Friday, August 03, 2007

SFnal Titles

I think it was Samuel R. Delany who said that science fiction is better understood as way of reading than as a property of the texts themselves. For example, consider the sentence: "Her world exploded". It could simply refer to a woman undergoing psychological trauma, or... to an actual planet exploding (I suppose the woman in question would suffer psychological trauma in that case too). See here.

It also happens with titles. In fact, some mainstream book titles would be perfect for science fiction novels! I have no idea what A Thousand Splendid Suns is really about, but to me it conjures visions of an epic voyage of space exploration.

In Search of Lost Time?

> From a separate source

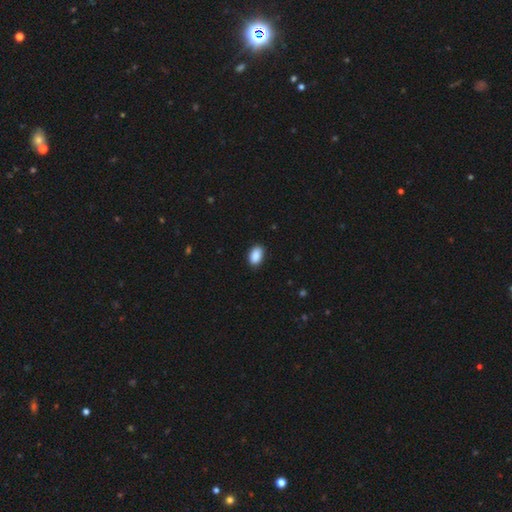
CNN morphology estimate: A smooth galaxy with no disk features (90%) that is in between round and cigar-shaped (91%).

Vote fractions:
- Smooth or featured? smooth: 90% / star or artifact: 7% / featured or disk: 3%
- How rounded? in between: 91% / round: 7% / cigar-shaped: 1%
- Merging? none: 88% / minor disturbance: 9% / major disturbance: 2% / merger: 1%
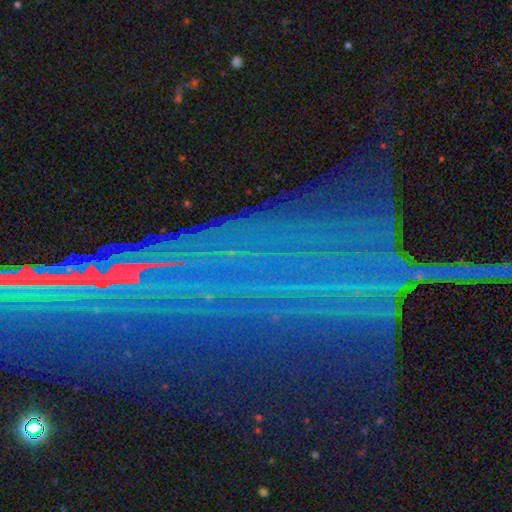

What better title for a time-travel story?

One Hundred Years of Solitude is obviously the tale of posthuman astronaut marooned on an unhabited planet.

And, of course, there's Invisible Man:

Mr. Ellison said, ''Once the book was done, it was suggested that the title would be confused with H.G. Wells's old novel, 'The Invisible Man,' but I fought to keep my title because that's what the book was about.'' Mr. Erskine recalled, ''His novel doesn't have the article in its title, although the mistake keeps cropping up, and I've been telling people to drop the word 'the' ever since the book came out.''

(Ralph Ellison, quoted in this article)

On the other hand, Nabokov's Pale Fire sounds like part 1 of 5 of a trashy fantasy series. Ditto for Heart of Darkness and The Magic Mountain.

Talking about movies, it's simply criminal that Last Life in the Universe is not a piece of far-future sf. And Till Human Voices Wake Us (beautiful title!) should be about a couple that enters suspended animation shortly after a cataclysmic event, and awakes to a drastically changed future.